I want to, in a reasonable amount of time, find a path or small collection of paths which is close to the best starting from any node, best being defined as the path which produces the lowest value from the equation [cost / total nodes travelled].

The obvious answer would be to permutate over all paths however this is not realistic possible given the potential number of nodes and the nature of the networks.

For those wondering about the real world problem it goes as follows.

I have sets with a cardinality of 8, each item in the set has a value of 0-15. These sets are grouped in groups of 8. They have been grouped so that between all 8 sets a minimal amount of possible values 0-15 is used (typically the group of 8 sets will use between 6-8 of the possible 0-15 numbers with a few outliers each way).

Each of these groups has a transformation table which allows me to replace the real value in a set with a reference to the value, these transformation tables are 16 entries long.

This creates the opportunity to represent multiple sets with the same pattern of variance with a single set and allow the transformation tables to realize their real respective values.

[ 7, 7, 9, 9] [ 4, 4, 5, 5]

Becomes

[ 1, 1, 2, 2] with respective transformations (1=7, 2=9) (1=4, 2=5).

Of course as sets in a group get transformed they eat up entries in the transformation table reducing the ability for further transformations to occur. In the network problem the cost is associated with the number of additional entries I need to realize a transformation and the removal is when a transformation is no longer possible.

Additional factors to consider...

  • if a value(s) in a both sets can be represented using an existing transformation entry (they need to correspond to the same entry in the table (7=value in set 1, 7=value in set 2) then the cost of those value(s) is free.
  • entries in the transformation table that extend beyond the total individual numbers used in a group of sets can be used as wild cards (basically the transformation table can reference the same value multiple times as long as their remains enough entries to create at least one reference for all values).
  • Each possible original value must be referenced in the transformation table at least once (obviously we need to be able to reference it to reproduce the original set).

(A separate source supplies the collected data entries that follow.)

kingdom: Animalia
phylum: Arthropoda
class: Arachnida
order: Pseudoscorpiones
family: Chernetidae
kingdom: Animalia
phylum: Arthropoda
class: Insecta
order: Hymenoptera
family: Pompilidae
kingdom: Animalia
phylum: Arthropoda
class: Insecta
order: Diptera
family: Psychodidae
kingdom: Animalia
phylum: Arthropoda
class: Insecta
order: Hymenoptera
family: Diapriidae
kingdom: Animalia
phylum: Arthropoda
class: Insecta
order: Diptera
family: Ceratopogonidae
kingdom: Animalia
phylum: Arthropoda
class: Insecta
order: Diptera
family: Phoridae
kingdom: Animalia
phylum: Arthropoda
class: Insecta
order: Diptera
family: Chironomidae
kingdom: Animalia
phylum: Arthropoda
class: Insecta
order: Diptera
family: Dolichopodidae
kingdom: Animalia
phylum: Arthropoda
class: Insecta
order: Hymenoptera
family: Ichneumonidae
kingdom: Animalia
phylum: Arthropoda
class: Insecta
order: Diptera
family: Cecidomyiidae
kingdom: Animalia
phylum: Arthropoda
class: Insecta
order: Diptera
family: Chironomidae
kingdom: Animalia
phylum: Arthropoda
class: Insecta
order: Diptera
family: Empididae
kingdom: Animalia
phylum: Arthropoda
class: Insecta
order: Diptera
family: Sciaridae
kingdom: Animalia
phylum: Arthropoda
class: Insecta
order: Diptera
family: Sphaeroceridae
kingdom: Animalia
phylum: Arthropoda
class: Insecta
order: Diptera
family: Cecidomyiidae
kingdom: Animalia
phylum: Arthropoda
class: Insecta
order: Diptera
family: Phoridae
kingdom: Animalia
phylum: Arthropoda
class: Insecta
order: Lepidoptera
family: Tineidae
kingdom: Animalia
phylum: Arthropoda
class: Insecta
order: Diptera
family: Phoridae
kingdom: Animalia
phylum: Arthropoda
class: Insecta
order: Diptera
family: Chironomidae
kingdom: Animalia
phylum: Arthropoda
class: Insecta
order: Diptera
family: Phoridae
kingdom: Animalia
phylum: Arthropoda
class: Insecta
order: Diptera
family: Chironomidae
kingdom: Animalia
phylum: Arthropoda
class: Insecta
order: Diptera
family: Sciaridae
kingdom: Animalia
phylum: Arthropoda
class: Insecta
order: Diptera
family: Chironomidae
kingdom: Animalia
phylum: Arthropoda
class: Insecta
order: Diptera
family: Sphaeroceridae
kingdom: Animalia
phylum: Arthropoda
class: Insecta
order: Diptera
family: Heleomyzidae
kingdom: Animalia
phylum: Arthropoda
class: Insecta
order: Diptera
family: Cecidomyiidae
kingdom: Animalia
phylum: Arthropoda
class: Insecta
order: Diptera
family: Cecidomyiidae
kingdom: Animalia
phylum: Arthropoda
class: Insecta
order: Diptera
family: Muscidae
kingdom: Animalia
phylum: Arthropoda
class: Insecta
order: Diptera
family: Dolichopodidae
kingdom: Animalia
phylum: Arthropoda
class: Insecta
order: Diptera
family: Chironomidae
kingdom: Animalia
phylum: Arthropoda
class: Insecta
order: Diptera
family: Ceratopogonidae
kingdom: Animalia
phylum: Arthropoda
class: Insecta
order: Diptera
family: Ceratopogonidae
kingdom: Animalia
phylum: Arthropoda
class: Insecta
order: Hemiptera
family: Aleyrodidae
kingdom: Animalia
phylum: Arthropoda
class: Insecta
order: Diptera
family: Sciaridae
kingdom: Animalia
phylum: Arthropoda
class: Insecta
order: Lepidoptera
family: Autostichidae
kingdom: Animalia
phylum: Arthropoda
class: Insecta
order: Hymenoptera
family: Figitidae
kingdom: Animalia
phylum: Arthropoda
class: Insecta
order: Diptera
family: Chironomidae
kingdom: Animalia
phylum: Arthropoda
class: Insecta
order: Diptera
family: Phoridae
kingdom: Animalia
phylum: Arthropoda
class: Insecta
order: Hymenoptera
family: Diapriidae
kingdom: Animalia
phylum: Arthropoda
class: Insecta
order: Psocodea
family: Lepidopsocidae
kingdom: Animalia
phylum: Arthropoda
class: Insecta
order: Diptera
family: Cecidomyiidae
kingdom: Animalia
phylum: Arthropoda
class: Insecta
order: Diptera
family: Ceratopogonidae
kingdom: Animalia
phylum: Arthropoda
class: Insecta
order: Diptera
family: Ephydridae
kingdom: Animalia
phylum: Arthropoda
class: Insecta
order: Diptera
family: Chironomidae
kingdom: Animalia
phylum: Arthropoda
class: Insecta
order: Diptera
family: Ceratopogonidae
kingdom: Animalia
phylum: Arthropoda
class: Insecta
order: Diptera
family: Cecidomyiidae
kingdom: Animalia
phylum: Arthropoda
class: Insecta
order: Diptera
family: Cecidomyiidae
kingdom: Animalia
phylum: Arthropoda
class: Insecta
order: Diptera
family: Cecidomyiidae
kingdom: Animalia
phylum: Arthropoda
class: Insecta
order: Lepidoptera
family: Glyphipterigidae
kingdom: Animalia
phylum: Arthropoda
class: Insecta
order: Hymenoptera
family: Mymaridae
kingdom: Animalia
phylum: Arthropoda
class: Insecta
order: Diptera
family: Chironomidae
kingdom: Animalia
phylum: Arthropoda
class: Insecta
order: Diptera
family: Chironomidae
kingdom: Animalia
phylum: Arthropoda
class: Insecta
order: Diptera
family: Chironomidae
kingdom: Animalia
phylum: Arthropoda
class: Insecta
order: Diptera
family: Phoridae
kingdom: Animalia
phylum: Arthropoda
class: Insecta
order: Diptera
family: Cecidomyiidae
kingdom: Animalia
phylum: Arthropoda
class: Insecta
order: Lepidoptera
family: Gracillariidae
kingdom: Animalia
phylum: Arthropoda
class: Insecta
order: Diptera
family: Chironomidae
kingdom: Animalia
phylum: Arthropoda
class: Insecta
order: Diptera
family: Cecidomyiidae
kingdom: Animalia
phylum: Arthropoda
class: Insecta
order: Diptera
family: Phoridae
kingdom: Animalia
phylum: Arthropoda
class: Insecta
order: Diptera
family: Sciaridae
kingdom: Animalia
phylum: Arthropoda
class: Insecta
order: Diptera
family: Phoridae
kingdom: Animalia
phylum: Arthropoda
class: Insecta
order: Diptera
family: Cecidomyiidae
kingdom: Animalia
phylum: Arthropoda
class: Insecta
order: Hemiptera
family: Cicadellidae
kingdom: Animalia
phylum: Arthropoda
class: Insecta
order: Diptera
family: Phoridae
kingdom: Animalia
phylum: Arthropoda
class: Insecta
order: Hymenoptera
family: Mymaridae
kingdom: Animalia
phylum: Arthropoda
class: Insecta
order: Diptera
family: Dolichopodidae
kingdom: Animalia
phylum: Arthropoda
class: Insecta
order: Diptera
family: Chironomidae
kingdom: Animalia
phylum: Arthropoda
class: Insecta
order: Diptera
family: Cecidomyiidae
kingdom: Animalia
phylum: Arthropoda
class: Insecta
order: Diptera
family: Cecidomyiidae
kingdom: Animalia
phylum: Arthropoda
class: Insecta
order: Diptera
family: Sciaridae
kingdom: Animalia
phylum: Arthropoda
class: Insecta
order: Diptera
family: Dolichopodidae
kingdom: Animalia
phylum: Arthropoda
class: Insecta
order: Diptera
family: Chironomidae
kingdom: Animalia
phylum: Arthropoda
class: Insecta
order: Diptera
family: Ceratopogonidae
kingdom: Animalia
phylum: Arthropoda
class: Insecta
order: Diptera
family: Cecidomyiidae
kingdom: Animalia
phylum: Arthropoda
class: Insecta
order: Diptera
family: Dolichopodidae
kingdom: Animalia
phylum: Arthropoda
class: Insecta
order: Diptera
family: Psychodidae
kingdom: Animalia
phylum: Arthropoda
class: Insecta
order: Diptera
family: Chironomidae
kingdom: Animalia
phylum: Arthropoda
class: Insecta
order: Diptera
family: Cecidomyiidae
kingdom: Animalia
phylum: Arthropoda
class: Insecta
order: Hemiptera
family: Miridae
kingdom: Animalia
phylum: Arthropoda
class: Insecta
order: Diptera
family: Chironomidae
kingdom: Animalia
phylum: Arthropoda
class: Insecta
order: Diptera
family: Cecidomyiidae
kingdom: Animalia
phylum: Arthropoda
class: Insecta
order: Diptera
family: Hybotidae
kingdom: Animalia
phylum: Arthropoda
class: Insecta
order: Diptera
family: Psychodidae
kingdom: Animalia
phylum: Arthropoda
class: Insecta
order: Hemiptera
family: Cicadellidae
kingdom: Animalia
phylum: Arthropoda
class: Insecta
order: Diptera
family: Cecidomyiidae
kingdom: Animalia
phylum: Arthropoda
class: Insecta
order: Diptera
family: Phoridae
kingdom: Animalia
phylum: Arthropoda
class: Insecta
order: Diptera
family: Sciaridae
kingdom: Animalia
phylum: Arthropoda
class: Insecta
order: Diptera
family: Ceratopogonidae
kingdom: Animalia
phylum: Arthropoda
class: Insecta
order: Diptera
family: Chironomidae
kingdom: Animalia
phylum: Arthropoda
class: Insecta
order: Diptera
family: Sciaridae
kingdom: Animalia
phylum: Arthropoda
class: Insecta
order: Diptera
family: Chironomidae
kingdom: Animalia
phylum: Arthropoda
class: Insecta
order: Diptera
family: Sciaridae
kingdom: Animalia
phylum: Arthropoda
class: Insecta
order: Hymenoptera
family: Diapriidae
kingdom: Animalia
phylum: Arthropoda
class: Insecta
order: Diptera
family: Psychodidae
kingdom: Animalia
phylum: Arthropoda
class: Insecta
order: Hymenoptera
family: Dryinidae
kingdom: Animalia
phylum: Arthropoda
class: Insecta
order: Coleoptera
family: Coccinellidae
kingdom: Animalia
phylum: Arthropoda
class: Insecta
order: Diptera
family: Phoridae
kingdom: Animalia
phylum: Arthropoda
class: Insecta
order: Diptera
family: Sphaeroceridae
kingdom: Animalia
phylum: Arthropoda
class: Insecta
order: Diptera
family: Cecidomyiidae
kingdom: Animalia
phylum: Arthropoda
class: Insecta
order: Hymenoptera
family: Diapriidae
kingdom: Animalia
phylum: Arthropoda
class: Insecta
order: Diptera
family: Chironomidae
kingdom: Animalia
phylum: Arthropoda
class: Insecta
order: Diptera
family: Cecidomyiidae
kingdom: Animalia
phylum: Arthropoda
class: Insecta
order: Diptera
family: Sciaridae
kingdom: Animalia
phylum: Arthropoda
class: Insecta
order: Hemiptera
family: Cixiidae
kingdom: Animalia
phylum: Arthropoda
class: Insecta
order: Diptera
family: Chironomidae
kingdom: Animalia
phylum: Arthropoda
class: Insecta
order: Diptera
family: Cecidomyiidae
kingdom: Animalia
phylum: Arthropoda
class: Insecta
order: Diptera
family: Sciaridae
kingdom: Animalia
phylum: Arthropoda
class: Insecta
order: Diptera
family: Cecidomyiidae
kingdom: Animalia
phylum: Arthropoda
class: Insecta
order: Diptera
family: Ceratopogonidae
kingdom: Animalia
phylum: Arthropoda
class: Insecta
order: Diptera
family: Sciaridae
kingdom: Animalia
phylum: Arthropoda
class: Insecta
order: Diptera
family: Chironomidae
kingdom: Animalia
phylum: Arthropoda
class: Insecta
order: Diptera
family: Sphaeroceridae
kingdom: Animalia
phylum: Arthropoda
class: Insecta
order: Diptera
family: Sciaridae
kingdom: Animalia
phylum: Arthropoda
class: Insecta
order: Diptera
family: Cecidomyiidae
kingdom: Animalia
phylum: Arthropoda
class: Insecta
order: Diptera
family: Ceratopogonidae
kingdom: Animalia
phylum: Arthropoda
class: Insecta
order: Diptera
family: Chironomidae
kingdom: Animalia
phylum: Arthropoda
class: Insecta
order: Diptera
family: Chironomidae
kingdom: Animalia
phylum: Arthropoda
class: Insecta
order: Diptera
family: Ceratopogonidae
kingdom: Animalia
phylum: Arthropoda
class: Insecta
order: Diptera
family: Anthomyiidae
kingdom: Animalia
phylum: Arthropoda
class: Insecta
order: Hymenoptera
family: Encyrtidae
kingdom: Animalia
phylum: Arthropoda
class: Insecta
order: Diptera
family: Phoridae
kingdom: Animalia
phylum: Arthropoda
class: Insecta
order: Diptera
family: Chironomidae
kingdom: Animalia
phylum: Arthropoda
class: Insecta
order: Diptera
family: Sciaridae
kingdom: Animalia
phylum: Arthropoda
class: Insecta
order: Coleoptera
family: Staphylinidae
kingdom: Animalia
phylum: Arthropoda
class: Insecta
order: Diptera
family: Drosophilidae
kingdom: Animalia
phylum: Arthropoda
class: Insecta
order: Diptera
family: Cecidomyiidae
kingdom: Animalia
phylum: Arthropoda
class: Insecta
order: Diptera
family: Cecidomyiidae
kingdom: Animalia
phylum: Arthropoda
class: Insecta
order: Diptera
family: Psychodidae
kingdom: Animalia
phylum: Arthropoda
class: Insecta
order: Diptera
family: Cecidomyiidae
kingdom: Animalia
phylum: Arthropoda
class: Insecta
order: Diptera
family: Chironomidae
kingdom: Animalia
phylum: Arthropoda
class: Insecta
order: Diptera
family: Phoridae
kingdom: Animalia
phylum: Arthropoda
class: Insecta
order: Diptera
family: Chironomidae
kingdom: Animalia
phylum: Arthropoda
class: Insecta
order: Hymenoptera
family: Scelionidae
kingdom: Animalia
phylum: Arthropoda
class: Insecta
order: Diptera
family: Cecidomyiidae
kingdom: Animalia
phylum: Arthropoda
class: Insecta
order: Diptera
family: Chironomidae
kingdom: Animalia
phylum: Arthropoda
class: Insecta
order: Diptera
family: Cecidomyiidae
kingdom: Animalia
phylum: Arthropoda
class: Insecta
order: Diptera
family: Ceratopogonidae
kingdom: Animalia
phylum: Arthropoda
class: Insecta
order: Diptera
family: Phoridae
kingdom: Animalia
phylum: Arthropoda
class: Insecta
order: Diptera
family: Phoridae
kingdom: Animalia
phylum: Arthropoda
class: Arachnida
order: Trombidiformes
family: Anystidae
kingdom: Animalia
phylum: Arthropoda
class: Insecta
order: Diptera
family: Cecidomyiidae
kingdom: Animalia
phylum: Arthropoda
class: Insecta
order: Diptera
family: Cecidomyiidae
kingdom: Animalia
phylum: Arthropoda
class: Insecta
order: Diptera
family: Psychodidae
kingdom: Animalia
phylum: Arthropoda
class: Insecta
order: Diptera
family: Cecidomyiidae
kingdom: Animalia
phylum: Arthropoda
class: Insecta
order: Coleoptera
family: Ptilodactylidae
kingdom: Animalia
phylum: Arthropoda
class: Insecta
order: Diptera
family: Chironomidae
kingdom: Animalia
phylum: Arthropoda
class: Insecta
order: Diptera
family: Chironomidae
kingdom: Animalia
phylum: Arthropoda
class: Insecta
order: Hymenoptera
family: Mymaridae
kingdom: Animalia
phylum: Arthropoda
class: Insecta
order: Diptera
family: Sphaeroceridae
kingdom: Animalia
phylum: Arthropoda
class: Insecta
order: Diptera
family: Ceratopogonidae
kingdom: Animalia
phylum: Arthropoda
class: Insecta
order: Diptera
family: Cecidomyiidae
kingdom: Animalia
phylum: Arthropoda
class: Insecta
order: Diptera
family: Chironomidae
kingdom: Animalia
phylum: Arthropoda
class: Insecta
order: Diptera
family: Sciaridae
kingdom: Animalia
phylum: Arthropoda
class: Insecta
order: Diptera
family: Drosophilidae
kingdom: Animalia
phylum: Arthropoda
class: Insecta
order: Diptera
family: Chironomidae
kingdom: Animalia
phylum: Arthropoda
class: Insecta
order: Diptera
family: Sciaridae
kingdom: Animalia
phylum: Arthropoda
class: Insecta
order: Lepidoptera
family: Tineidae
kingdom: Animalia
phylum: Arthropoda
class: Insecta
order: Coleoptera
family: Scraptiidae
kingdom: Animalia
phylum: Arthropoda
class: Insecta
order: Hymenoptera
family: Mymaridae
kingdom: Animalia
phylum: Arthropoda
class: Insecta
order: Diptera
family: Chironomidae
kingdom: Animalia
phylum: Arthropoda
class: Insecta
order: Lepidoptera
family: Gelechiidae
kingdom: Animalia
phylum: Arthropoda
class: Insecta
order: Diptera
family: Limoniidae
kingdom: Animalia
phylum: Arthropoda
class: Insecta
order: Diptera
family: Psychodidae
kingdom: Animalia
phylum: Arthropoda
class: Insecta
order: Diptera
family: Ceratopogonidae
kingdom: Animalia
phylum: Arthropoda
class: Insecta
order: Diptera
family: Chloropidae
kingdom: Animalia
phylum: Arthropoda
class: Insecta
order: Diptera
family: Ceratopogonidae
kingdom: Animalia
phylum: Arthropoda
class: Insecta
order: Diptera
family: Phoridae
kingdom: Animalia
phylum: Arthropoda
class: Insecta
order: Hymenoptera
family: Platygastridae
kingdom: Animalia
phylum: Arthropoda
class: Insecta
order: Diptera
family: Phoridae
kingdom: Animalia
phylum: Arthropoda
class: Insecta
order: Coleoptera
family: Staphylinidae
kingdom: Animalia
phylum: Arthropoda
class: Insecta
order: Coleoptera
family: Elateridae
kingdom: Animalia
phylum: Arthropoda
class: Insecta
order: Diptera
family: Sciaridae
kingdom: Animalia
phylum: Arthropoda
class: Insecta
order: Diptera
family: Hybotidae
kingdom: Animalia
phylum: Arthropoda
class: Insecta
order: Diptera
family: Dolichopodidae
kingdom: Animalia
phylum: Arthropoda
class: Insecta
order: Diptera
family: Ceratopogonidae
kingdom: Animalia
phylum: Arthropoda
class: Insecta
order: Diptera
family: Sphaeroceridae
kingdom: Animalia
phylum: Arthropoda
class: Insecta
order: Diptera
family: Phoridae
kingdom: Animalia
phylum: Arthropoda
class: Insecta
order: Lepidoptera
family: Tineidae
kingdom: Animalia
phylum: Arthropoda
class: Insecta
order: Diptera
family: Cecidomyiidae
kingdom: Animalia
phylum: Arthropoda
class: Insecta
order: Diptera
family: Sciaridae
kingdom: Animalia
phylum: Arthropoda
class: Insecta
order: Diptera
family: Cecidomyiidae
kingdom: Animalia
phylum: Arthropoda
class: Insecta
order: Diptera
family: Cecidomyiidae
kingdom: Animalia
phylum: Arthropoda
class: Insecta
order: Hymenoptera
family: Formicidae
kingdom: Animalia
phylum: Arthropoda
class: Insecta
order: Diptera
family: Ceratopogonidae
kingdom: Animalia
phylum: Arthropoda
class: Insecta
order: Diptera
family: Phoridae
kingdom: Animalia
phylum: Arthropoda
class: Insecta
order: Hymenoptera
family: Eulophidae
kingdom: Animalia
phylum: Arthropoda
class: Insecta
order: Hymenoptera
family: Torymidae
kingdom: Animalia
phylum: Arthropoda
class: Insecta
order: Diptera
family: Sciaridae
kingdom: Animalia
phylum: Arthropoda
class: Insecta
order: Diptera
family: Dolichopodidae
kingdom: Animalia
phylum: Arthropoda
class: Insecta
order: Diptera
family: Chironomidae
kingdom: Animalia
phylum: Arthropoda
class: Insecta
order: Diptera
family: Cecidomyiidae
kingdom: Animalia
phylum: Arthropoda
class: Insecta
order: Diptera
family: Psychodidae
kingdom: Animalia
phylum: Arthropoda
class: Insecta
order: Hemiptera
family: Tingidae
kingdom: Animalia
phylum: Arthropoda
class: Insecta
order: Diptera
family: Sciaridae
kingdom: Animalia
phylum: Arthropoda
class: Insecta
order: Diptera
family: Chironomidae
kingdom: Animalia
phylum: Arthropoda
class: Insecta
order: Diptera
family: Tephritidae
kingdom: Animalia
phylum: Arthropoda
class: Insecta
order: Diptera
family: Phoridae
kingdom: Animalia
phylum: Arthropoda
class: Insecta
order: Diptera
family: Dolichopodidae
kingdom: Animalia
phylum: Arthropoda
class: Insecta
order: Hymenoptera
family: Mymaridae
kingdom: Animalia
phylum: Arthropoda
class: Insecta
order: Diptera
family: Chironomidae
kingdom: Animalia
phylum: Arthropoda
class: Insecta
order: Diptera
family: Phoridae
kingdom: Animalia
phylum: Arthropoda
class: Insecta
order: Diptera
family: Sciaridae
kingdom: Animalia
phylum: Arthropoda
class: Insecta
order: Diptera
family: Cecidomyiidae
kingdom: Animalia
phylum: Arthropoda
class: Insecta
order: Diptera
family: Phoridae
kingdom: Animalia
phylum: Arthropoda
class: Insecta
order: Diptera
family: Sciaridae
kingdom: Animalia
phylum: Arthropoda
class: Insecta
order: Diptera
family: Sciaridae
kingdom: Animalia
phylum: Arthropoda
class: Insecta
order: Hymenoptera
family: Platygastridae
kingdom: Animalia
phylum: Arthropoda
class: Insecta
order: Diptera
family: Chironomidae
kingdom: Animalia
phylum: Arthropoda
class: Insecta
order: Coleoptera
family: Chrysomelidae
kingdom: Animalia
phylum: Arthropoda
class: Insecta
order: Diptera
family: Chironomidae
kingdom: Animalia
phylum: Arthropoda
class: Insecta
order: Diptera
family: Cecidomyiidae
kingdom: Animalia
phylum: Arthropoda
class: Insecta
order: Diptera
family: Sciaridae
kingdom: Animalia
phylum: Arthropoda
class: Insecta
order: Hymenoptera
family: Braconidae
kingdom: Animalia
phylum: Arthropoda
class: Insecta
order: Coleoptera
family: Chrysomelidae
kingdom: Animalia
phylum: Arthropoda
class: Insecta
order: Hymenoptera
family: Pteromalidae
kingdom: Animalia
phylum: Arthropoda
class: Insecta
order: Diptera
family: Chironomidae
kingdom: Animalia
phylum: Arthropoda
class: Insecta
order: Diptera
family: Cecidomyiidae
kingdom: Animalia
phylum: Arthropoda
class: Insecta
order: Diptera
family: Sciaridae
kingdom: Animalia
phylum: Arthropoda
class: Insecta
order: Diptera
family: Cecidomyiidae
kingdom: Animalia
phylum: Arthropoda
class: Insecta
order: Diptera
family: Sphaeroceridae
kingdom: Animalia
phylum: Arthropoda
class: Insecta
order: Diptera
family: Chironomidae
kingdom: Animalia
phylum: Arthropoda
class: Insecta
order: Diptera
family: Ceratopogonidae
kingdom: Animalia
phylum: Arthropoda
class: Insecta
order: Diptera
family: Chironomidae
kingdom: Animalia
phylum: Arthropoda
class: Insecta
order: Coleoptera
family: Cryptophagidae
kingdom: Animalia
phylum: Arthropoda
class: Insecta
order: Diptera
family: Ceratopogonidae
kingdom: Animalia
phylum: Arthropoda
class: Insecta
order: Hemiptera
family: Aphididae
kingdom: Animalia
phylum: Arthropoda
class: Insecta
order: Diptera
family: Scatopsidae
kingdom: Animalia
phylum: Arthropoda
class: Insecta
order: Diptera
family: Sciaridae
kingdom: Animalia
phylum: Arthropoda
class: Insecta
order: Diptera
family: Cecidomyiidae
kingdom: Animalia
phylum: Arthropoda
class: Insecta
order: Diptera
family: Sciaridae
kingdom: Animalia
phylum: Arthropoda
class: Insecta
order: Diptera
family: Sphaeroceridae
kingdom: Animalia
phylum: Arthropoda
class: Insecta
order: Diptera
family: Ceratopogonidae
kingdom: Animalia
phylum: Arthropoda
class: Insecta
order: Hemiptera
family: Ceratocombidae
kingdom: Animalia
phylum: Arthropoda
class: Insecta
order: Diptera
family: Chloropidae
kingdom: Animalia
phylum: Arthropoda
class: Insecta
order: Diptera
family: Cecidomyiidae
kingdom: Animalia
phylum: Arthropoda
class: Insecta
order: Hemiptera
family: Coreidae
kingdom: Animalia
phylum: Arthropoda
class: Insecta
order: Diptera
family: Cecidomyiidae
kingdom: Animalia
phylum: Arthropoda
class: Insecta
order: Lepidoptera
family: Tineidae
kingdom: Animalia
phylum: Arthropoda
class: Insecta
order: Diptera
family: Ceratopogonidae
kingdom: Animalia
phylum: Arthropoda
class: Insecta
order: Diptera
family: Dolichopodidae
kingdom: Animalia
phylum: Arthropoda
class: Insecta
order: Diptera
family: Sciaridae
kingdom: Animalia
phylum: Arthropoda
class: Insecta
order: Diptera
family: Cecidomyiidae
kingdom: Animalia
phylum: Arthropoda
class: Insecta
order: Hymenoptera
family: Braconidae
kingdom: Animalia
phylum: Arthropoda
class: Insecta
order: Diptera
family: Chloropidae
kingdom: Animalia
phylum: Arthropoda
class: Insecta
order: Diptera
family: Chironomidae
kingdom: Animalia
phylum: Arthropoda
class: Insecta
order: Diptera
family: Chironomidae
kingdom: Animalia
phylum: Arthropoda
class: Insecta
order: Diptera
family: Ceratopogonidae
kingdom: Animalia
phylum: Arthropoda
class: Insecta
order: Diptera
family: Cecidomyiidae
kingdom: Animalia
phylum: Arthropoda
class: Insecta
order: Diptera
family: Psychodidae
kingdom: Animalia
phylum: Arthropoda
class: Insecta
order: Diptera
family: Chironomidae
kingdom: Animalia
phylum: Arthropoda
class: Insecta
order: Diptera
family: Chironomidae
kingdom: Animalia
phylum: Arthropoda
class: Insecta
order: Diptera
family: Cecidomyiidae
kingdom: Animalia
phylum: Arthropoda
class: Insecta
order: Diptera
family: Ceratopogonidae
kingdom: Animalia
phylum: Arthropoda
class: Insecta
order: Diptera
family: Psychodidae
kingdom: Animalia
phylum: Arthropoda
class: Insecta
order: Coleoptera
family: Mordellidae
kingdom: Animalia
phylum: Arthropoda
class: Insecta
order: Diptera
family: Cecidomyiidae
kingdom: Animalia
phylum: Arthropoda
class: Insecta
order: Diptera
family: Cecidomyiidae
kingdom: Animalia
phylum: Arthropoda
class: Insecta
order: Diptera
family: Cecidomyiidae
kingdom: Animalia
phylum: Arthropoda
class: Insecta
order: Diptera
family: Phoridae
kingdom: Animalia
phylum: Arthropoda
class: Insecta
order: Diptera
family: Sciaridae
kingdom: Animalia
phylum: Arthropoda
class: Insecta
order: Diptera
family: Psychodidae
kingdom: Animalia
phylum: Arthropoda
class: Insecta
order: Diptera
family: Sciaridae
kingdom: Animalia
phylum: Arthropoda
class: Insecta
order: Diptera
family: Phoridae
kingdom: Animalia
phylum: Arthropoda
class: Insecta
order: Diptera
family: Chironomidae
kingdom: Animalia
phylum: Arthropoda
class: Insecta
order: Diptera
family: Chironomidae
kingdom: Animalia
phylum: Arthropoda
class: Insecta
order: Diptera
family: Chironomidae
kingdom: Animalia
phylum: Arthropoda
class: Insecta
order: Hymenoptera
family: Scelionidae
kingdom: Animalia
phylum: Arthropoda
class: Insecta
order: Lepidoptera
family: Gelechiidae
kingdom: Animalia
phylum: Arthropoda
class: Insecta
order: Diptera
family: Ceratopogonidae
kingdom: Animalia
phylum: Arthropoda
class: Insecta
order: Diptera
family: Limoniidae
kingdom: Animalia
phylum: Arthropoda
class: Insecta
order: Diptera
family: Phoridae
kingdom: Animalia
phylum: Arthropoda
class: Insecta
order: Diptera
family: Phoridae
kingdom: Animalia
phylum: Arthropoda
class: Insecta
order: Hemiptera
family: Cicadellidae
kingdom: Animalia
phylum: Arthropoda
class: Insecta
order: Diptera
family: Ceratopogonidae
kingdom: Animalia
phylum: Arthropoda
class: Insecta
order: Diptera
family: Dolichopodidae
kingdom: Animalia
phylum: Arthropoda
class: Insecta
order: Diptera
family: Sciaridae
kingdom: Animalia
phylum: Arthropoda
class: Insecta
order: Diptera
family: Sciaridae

I am aware computational complexity theory and the fact that I am seeking an approximation or heuristic solution. Ideally from my knowledge of the cost between nodes and knowledge of possible connections I would like to create a small subset of paths from which I can test and take the best.


Solution

  • I resolved this issue by changing focus. Instead of focusing on convergence of sets i focused on convergence of individual items in the set.

    The process needed to be completed several million times to identify and process the best then ultimately remove from the structure so the next best could be found. As such I took a few shortcuts but it works.

    I created a cache of possible convergences, 8 possible indexes, 16 possible values. For each combination a hashset of sets conforming to this convergence was stored. If no sets conformed to the convergence then no hashset was created.

    I then processed all possible convergences via combinations. The algorithm stops the combination process if the intersection of current convergences can not achieve a better result then currently stored best for this overall convergence. Best results are cached.

    Each iteration cached convergence results are only recalculated if the underlying second set is altered and it has the possibility of beating current best. The order in which the convergence possibilities are calculated is sorted by maximum weight, thus when it hits a convergence possibility that cannot possibly beat best it terminates this iteration, takes the current best and starts again.